JDBC is used to read Oracle's US7ASCII Encoded chinese garbled characters and the bytes occupied by Chinese Characters in different encodings.

Source: Internet
Author: User

JDBC is used to read Oracle's US7ASCII Encoded chinese garbled characters and the bytes occupied by Chinese Characters in different encodings.

Database Version: Oracle 10g

Character Set: SIMPLIFIED CHINESE_CHINA.US7ASCII

JDK: 1.6.0 _ 45

Oracle DRIVER: ojdbc14.jar

It is no problem to use JDBC to operate the database and obtain the connection and execute SQL statements. However, all Chinese characters in the query results are garbled.

Debug shows that when the data is obtained from the database, it is garbled and PL/SQL and other tools are used.

I wonder if the Oracle driver uses the default character set when processing Chinese characters? At this time, in line with the concept of dead horse, the use of mandatory Transcoding of Chinese characters, ASCII code is a subset of the standard ISO-8859-1, maybe use this ISO-8859-1 can get normal Chinese characters? So, first test the use of new String (fieldValue. getBytes ("ISO-8859-1"); the output is still garbled! Think about transcoding, not just getting it in this format, so adjust it to: new String (fieldValue. getBytes ("ISO-8859-1"), "GBK"), test, get it done! However, it is a little troublesome for all places where Chinese characters are used.

It is said that another method can be used: to change the character set of Oracle!

1. Modify the Registry: HKEY_LOCAL_MACHINE \ SOFTWARE \ ORACLE \ HOME0 \ NLS_LANG. The value of HKEY_LOCAL_MACHINE \ SOFTWARE \ ORACLE \ HOME0 \ NLS_LANG is SIMPLIFIED CHINESE_CHINA.ZHS16GBK.

2. modify a system variable NLS_LANG.

The above two methods, the second method has been tried, you can. First, no tests were conducted in the current environment.

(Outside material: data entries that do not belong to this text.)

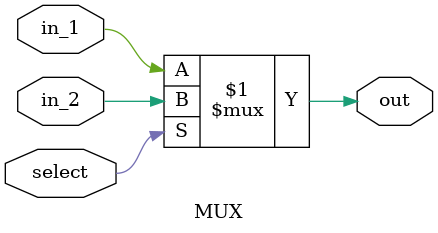
<source format=v>
module MUX #(
  parameter LENGTH = 1
  ) (
  input [LENGTH-1:0] in_1, in_2, 
  input select,
  output [LENGTH-1:0] out
);

  assign out = select ? in_2 : in_1;

endmodule




</source>
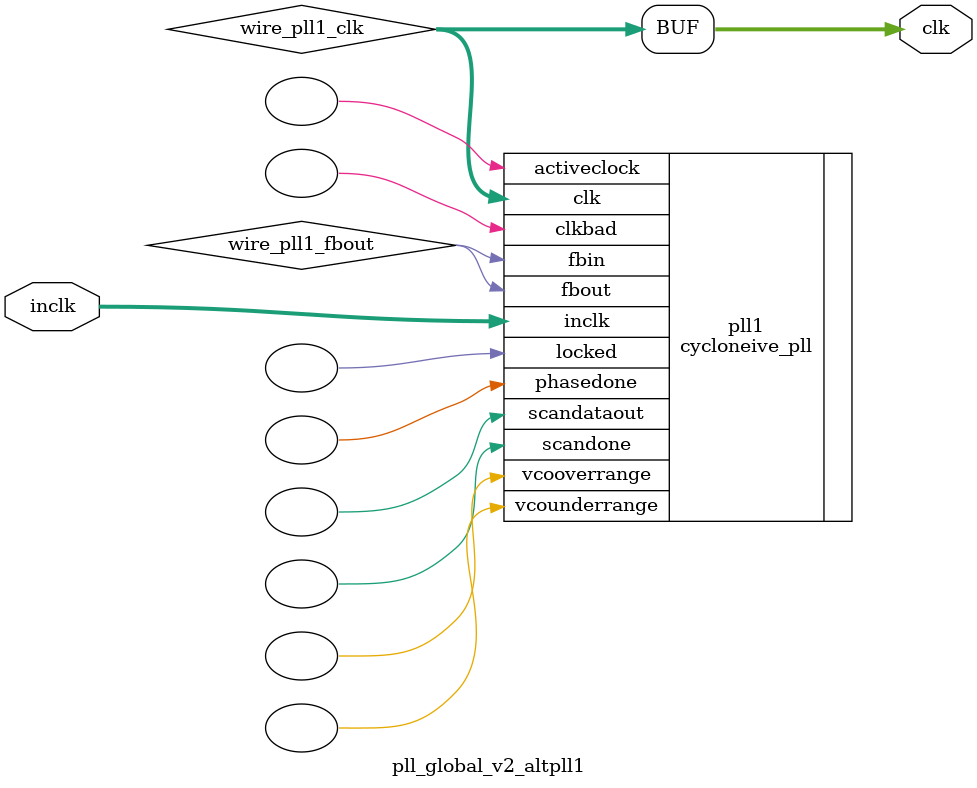
<source format=v>






//synthesis_resources = cycloneive_pll 1 
//synopsys translate_off
`timescale 1 ps / 1 ps
//synopsys translate_on
module  pll_global_v2_altpll1
	( 
	clk,
	inclk) /* synthesis synthesis_clearbox=1 */;
	output   [4:0]  clk;
	input   [1:0]  inclk;
`ifndef ALTERA_RESERVED_QIS
// synopsys translate_off
`endif
	tri0   [1:0]  inclk;
`ifndef ALTERA_RESERVED_QIS
// synopsys translate_on
`endif

	wire  [4:0]   wire_pll1_clk;
	wire  wire_pll1_fbout;

	cycloneive_pll   pll1
	( 
	.activeclock(),
	.clk(wire_pll1_clk),
	.clkbad(),
	.fbin(wire_pll1_fbout),
	.fbout(wire_pll1_fbout),
	.inclk(inclk),
	.locked(),
	.phasedone(),
	.scandataout(),
	.scandone(),
	.vcooverrange(),
	.vcounderrange()
	`ifndef FORMAL_VERIFICATION
	// synopsys translate_off
	`endif
	,
	.areset(1'b0),
	.clkswitch(1'b0),
	.configupdate(1'b0),
	.pfdena(1'b1),
	.phasecounterselect({3{1'b0}}),
	.phasestep(1'b0),
	.phaseupdown(1'b0),
	.scanclk(1'b0),
	.scanclkena(1'b1),
	.scandata(1'b0)
	`ifndef FORMAL_VERIFICATION
	// synopsys translate_on
	`endif
	);
	defparam
		pll1.bandwidth_type = "auto",
		pll1.clk0_divide_by = 2,
		pll1.clk0_duty_cycle = 50,
		pll1.clk0_multiply_by = 3,
		pll1.clk0_phase_shift = "0",
		pll1.clk1_divide_by = 2,
		pll1.clk1_duty_cycle = 50,
		pll1.clk1_multiply_by = 1,
		pll1.clk1_phase_shift = "0",
		pll1.clk2_divide_by = 3125,
		pll1.clk2_duty_cycle = 50,
		pll1.clk2_multiply_by = 768,
		pll1.clk2_phase_shift = "0",
		pll1.compensate_clock = "clk0",
		pll1.inclk0_input_frequency = 20000,
		pll1.operation_mode = "normal",
		pll1.pll_type = "auto",
		pll1.lpm_type = "cycloneive_pll";
	assign
		clk = {wire_pll1_clk[4:0]};
endmodule //pll_global_v2_altpll1
//VALID FILE

</source>
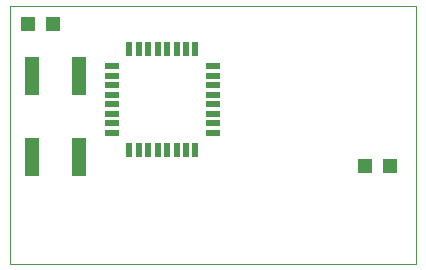
<source format=gtp>
G75*
G70*
%OFA0B0*%
%FSLAX24Y24*%
%IPPOS*%
%LPD*%
%AMOC8*
5,1,8,0,0,1.08239X$1,22.5*
%
%ADD10C,0.0000*%
%ADD11R,0.0500X0.0220*%
%ADD12R,0.0220X0.0500*%
%ADD13R,0.0472X0.0472*%
%ADD14R,0.0472X0.1260*%
D10*
X000605Y000141D02*
X000605Y008718D01*
X014134Y008718D01*
X014134Y000141D01*
X000605Y000141D01*
D11*
X003988Y004506D03*
X003988Y004821D03*
X003988Y005136D03*
X003988Y005451D03*
X003988Y005765D03*
X003988Y006080D03*
X003988Y006395D03*
X003988Y006710D03*
X007368Y006710D03*
X007368Y006395D03*
X007368Y006080D03*
X007368Y005765D03*
X007368Y005451D03*
X007368Y005136D03*
X007368Y004821D03*
X007368Y004506D03*
D12*
X006780Y003918D03*
X006465Y003918D03*
X006150Y003918D03*
X005835Y003918D03*
X005520Y003918D03*
X005205Y003918D03*
X004891Y003918D03*
X004576Y003918D03*
X004576Y007298D03*
X004891Y007298D03*
X005205Y007298D03*
X005520Y007298D03*
X005835Y007298D03*
X006150Y007298D03*
X006465Y007298D03*
X006780Y007298D03*
D13*
X002018Y008141D03*
X001191Y008141D03*
X012441Y003391D03*
X013268Y003391D03*
D14*
X002892Y003703D03*
X001317Y003703D03*
X001317Y006380D03*
X002892Y006380D03*
M02*

</source>
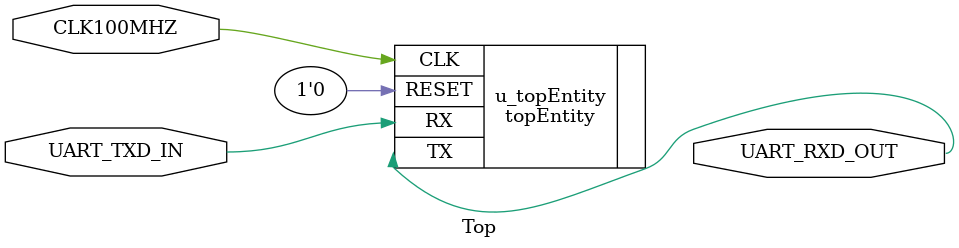
<source format=v>
module Top(
           input        CLK100MHZ,
           input        UART_TXD_IN,
           output       UART_RXD_OUT
           );

   topEntity u_topEntity
     (.CLK(CLK100MHZ),
      .RESET(1'b0),
      .RX(UART_TXD_IN),
      .TX(UART_RXD_OUT)
      );

endmodule

</source>
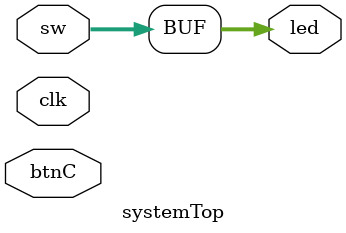
<source format=v>
`timescale 1ns / 1ps


module systemTop(    
    input clk,
    input btnC,
    input [15:0] sw,    
    output [15:0] led    
    );
    
    assign led[15:0] = sw[15:0];
    
    arbiter arb (
    
    );
    
    spiGen dev1 (
    
    );
    
    spiGen dev2 (
    
    );
    
    mux MOSImux (
    
    );
    
    mux CSmux (
    
    );
    
    mux CLKmux(
    
    );
    
endmodule

</source>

In addition, the obtained Chinese characters are written into another oracle 11g Database, and it is found that Chinese characters are not stored in one Chinese Character in two bytes, but one Chinese Character in three bytes!

After checking, we found that the character set is AL32UTF8. Generally, the default Chinese Character Set is three bytes. Therefore, we need to expand the field length of the target database table. For Chinese characters, oralce and the newer sqlserver both support nvarchar format. For nvarchar fields, whether they are Chinese characters, numbers, characters, or English letters, each character occupies one character.

If you are not sure how many characters a Chinese character currently occupies, you can use select length ('Hank') from dual; to view it.

Currently, the US7ASCII character set is rarely used by new systems. This may happen to some older legacy systems. Pay attention to the details!

Related Article

Contact Us

The content source of this page is from Internet, which doesn't represent Alibaba Cloud's opinion; products and services mentioned on that page don't have any relationship with Alibaba Cloud. If the content of the page makes you feel confusing, please write us an email, we will handle the problem within 5 days after receiving your email.

If you find any instances of plagiarism from the community, please send an email to: info-contact@alibabacloud.com and provide relevant evidence. A staff member will contact you within 5 working days.

A Free Trial That Lets You Build Big!

Start building with 50+ products and up to 12 months usage for Elastic Compute Service

  • Sales Support

    1 on 1 presale consultation

  • After-Sales Support

    24/7 Technical Support 6 Free Tickets per Quarter Faster Response

  • Alibaba Cloud offers highly flexible support services tailored to meet your exact needs.